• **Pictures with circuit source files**

====

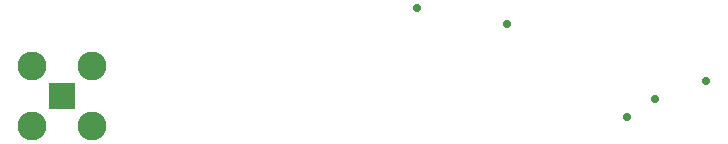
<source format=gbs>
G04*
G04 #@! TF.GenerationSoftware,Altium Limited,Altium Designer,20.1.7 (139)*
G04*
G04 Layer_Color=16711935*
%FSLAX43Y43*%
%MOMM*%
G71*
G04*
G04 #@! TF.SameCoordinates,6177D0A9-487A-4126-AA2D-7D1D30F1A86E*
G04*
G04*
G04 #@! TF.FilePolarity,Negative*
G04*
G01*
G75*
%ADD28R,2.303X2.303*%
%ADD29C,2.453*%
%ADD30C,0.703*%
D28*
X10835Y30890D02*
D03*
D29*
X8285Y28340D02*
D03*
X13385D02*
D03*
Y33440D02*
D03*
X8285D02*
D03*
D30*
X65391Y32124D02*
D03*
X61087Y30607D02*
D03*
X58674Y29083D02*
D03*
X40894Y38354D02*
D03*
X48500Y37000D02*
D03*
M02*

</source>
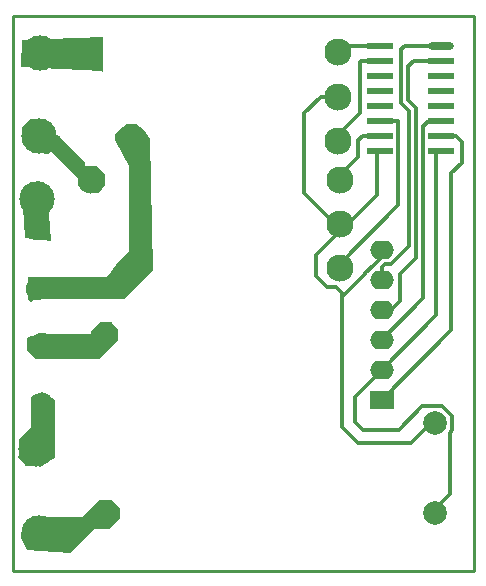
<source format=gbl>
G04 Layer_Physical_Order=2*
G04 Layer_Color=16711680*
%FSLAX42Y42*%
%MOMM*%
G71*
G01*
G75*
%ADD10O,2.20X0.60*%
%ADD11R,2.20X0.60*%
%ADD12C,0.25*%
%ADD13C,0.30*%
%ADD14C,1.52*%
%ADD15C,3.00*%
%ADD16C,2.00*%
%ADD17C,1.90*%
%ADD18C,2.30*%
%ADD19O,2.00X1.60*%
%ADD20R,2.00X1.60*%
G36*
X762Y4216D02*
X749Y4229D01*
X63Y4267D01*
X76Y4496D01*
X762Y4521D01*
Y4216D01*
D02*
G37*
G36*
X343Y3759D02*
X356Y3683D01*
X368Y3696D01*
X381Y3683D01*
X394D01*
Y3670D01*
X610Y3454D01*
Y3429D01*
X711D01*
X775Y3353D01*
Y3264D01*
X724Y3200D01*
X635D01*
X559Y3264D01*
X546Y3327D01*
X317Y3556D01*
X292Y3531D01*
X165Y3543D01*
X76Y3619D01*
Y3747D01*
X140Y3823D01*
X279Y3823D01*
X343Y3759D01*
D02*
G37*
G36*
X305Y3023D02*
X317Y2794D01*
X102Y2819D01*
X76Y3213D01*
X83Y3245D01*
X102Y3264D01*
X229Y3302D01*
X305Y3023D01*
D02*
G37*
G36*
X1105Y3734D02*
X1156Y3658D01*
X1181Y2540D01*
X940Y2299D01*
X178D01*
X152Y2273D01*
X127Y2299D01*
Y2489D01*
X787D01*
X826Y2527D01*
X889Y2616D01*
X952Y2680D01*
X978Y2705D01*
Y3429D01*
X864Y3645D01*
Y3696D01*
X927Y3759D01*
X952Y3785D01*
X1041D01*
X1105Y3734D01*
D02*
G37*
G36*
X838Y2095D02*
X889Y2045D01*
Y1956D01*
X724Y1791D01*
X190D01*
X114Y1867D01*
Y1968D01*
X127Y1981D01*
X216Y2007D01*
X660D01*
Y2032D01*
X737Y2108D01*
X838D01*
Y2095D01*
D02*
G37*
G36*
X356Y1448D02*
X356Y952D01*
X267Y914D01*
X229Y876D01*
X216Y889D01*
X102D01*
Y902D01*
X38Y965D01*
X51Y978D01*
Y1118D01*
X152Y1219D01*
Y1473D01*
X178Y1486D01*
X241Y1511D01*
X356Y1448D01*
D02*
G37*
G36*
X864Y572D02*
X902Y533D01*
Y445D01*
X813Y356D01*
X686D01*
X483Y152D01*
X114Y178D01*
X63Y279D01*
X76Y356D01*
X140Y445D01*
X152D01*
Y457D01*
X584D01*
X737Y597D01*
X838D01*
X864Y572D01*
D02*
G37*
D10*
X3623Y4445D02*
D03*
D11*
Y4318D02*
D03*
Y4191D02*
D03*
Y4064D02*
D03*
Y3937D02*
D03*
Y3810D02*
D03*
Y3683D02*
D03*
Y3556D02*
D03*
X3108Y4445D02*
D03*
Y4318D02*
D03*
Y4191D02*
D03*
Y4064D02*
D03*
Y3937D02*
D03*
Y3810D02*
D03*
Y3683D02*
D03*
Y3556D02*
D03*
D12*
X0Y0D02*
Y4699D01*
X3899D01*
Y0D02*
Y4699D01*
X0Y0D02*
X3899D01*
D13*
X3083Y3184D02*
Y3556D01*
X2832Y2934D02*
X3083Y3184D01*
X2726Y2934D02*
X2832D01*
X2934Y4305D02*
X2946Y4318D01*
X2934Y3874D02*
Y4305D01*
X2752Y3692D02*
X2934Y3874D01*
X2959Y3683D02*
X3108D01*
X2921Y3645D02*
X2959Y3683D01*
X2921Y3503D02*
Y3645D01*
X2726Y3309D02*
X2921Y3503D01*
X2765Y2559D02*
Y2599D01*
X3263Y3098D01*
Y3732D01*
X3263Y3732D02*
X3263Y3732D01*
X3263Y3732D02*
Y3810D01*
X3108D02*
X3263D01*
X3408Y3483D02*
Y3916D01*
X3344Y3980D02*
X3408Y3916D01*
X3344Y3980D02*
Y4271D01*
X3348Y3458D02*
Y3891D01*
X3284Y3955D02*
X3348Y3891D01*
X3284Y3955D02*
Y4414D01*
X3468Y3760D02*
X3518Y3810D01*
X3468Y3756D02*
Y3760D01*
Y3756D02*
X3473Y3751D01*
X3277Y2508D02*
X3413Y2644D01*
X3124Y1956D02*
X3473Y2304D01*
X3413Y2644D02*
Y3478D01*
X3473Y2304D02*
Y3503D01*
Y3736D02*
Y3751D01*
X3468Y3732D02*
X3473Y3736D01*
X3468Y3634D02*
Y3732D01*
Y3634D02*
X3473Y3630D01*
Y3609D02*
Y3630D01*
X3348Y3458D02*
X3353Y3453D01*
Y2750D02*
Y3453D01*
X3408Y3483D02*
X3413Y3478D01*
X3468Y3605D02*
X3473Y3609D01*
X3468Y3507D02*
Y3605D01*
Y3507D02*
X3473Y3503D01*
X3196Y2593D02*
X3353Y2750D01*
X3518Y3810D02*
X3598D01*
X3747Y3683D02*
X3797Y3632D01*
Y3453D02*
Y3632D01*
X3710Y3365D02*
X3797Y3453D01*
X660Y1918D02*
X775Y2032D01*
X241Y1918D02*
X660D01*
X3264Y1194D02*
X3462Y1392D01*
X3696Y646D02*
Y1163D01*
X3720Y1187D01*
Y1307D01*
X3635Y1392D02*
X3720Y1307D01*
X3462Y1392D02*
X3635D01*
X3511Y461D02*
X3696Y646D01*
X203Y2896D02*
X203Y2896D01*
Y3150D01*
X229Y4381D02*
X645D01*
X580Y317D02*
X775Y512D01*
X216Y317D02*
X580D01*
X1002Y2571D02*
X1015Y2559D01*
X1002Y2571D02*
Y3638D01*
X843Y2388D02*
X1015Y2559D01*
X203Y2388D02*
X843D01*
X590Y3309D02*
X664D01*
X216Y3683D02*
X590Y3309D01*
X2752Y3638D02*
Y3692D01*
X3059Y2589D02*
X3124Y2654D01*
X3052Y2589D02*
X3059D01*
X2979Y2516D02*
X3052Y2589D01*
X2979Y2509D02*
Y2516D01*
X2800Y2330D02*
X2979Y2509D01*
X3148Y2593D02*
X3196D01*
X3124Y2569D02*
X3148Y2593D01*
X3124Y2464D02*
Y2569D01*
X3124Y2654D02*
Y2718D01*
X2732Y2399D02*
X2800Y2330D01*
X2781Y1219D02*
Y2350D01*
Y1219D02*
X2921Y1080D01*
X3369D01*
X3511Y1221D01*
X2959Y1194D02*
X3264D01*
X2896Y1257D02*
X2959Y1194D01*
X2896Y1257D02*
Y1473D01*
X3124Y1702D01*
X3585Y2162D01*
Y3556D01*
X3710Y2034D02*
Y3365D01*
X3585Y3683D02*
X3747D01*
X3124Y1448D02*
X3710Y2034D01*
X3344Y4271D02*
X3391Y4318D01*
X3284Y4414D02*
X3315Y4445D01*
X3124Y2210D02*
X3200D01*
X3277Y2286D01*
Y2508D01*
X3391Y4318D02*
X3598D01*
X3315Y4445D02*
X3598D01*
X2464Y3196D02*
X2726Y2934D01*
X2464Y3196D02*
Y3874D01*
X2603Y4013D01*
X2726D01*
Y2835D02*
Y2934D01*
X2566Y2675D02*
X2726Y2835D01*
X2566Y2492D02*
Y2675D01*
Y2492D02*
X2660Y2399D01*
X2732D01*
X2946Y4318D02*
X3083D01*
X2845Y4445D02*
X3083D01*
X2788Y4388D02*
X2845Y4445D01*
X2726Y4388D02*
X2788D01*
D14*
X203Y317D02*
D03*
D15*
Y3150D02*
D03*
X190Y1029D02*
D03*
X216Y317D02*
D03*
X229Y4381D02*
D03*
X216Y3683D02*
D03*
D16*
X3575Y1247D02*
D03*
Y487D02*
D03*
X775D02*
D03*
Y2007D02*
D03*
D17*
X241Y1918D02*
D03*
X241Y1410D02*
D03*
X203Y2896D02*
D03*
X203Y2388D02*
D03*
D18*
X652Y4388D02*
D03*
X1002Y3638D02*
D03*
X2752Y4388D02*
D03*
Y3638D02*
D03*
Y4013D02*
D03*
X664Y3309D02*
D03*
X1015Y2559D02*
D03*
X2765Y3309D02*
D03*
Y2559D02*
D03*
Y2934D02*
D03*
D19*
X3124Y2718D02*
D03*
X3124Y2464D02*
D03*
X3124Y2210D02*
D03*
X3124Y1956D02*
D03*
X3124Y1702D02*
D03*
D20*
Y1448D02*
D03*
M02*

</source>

====

• **JOB**
For each line above that includes the word "format", make a copy of that line.

• **PROBLEM SOLUTION**
<source format=gbs>
<source format=gbl>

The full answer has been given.